:: To-do list ::
#1 Reproduce the passage on virtualizing I/O word for word, starting at "The Difficulty Of" and ending at "a difficult problem.".
#2 Decide whether each statement agrees with the passage on virtualizing I/O, answering yes or no and quoting the words of the passage that settle it. (a) A guest OS should be allowed to affect the memory of other guests. (b) In some ways, communicating with I/O in a virtualized environment is a paradox. (c) Extensive software changes to the guest OS are acceptable.
#3 Extend the passage on virtualizing I/O past its final sentence.

In the second part of the series we introduced memory management and interrupt handling support provided by virtualization hardware extensions. But effective virtualization solutions need to reach beyond the core to communicate with peripheral devices. In this post we discuss the various techniques used for virtualizing I/O, the problems faced, and the hardware solutions to mitigate these problems.
The Difficulty Of Virtualizing I/O
Before we talk about the hardware solutions at the system level for virtualization we need to set up a motivation for what is driving these features. To appreciate the problems we have to recognize that in some ways communicating with I/O in a virtualized environment is a paradox. We want to run an operating system in a sandboxed environment where it is oblivious to the the system outside the virtual environment. But I/O cannot be oblivious to the outside environment because it is communicating with that environment. So, understandably virtualizing I/O becomes a difficult problem.
So moving away from the philosophical questions, what is the goal of virtualization and how does I/O fit into that goal? In my view it is to provide a managed environment for hosting a VM that improves the overall user experience. To achieve this goal, ideally we’d like I/O in a VM to have the following properties:
- The guest has access to the same I/O devices it would use in a native environment.
- The guest OS cannot affect the I/O operations or memory of other guests.
- The software changes to the guest OS must be minimal.
- The guest OS needs to be able to recover from a failure of the hardware or migration of the VM.
- The I/O operations on the guest OS should have similar performance to running natively.
In this list we can see how several items on the list are competing with other items on the list. So the final solution will require trade-offs based on the particular use-case. Now, With these goals in mind let us look at the various techniques for implementing I/O virtualization and the problems faced.

:: Dataset records ::
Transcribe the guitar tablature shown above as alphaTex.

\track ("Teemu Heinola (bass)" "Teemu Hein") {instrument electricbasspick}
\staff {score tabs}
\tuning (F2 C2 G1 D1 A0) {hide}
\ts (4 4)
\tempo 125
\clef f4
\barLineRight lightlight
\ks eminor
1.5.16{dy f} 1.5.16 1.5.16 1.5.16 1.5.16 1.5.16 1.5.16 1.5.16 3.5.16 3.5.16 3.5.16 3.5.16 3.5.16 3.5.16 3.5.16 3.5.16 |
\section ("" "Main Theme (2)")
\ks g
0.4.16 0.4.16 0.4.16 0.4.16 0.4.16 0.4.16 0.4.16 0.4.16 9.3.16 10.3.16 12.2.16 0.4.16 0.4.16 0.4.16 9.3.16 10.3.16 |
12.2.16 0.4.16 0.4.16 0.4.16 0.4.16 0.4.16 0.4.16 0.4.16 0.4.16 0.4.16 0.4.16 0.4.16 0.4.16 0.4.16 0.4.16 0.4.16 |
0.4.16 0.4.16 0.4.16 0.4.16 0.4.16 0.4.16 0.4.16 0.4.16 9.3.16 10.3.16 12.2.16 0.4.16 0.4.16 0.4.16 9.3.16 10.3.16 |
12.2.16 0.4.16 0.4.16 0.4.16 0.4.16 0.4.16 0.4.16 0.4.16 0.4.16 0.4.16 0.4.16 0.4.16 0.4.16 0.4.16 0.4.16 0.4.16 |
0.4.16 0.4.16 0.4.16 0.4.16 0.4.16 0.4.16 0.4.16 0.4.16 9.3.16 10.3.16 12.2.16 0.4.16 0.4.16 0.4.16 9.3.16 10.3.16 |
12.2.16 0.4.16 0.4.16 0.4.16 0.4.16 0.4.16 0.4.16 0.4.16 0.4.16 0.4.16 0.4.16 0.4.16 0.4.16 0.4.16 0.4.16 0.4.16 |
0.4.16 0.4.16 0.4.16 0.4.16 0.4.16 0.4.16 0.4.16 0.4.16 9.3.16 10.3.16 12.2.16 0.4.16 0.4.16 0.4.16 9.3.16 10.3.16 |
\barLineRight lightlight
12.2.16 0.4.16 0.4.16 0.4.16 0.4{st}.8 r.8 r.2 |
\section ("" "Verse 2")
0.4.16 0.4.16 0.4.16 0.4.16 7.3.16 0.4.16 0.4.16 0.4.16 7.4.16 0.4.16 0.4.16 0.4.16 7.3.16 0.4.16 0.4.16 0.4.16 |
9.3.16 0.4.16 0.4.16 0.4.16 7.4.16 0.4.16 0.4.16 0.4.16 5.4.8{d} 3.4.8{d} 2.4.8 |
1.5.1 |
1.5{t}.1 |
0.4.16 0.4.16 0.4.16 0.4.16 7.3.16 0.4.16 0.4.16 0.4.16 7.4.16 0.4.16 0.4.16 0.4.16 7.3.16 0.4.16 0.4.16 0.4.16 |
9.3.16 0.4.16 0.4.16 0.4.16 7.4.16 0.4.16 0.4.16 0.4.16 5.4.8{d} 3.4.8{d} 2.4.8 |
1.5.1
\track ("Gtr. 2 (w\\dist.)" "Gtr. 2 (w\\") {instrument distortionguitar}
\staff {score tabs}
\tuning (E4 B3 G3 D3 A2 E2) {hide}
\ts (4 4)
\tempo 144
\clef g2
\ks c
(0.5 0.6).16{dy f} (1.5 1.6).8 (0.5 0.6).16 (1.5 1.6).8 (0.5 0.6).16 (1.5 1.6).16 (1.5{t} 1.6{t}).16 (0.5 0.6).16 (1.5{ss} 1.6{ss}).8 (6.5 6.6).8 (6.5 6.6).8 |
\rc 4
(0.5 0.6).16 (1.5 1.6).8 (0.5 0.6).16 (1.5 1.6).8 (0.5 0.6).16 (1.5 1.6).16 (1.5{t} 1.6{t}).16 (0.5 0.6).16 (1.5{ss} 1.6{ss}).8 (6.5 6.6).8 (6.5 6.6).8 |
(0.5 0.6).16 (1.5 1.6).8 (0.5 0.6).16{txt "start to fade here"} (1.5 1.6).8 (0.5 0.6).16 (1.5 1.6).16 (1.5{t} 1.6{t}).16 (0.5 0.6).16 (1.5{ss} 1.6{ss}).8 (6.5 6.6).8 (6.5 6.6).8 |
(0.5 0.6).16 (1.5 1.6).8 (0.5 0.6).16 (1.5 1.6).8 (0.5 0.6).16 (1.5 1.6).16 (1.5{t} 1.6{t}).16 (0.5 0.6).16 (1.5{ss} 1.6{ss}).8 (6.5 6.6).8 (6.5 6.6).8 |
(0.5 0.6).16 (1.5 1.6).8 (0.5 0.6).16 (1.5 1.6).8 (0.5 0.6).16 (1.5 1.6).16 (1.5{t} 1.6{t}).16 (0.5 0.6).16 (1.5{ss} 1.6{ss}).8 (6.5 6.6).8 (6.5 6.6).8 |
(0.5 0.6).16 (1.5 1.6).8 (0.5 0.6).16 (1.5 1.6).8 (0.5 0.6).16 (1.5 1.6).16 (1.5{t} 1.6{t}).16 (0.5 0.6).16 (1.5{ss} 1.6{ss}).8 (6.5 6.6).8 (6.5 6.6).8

:: Task responses ::
#1
The Difficulty Of Virtualizing I/O
Before we talk about the hardware solutions at the system level for virtualization we need to set up a motivation for what is driving these features. To appreciate the problems we have to recognize that in some ways communicating with I/O in a virtualized environment is a paradox. We want to run an operating system in a sandboxed environment where it is oblivious to the the system outside the virtual environment. But I/O cannot be oblivious to the outside environment because it is communicating with that environment. So, understandably virtualizing I/O becomes a difficult problem.

#2
(a) No: "The guest OS cannot affect the I/O operations or memory of other guests."
(b) Yes: "communicating with I/O in a virtualized environment is a paradox."
(c) No: "The software changes to the guest OS must be minimal."

#3
Emulated Or Paravirtualized Devices
When implementing full virtualization, one of the simplest options is for the guest OS to emulate a virtual device on the host. The guest communicates with this virtual device and the hypervisor detects the guest’s communication. This can be done using trapping of device accesses, or permissions to certain pages of memory. The hypervisor understands the operations by the guest OS on the virtual device and performs the corresponding operation on the physical device. This technique is called hosted or split I/O.
The advantage of this technique is that since every call goes through the hypervisor, the hypervisor can provide the desired functionality. For example the hypervisor can track every I/O operation the device is presently waiting on. Similarly restricting a guest from affecting other guests becomes simplified because all physical device accesses are managed by the hypervisor. But this technique has a high CPU overhead. The data needs to be copied multiple times, processed through multiple I/O stacks, etc.
The performance can be improved by using paravirtualization. In this case the device drivers in the OS implement an ABI with the hypervisor. The device drivers interface with the hypervisor and the hypervisor directly communicates with the physical device as is shown in the figure below.
This technique provides better performance with similar control but there is still a significant performance overhead, for example, in trapping to the hypervisor. Figure below shows the difference observed by IBM in using an emulated IDE controller vs IBM’s virtio-blk paravirtualized device drivers in KVM.
When looking at this overhead it is important to keep in mind it is very use-case dependent. A CPU bound benchmark will not show much sensitivity to the virtualization of I/O. Alternatively for an I/O heavy benchmark this overhead can be significant. As an example the conjugate-gradient method for solving a system of linear equation spends around 70% of CPU cycles in the user mode and spends the remaining time in the hypervisor kernel engaged in disk I/O.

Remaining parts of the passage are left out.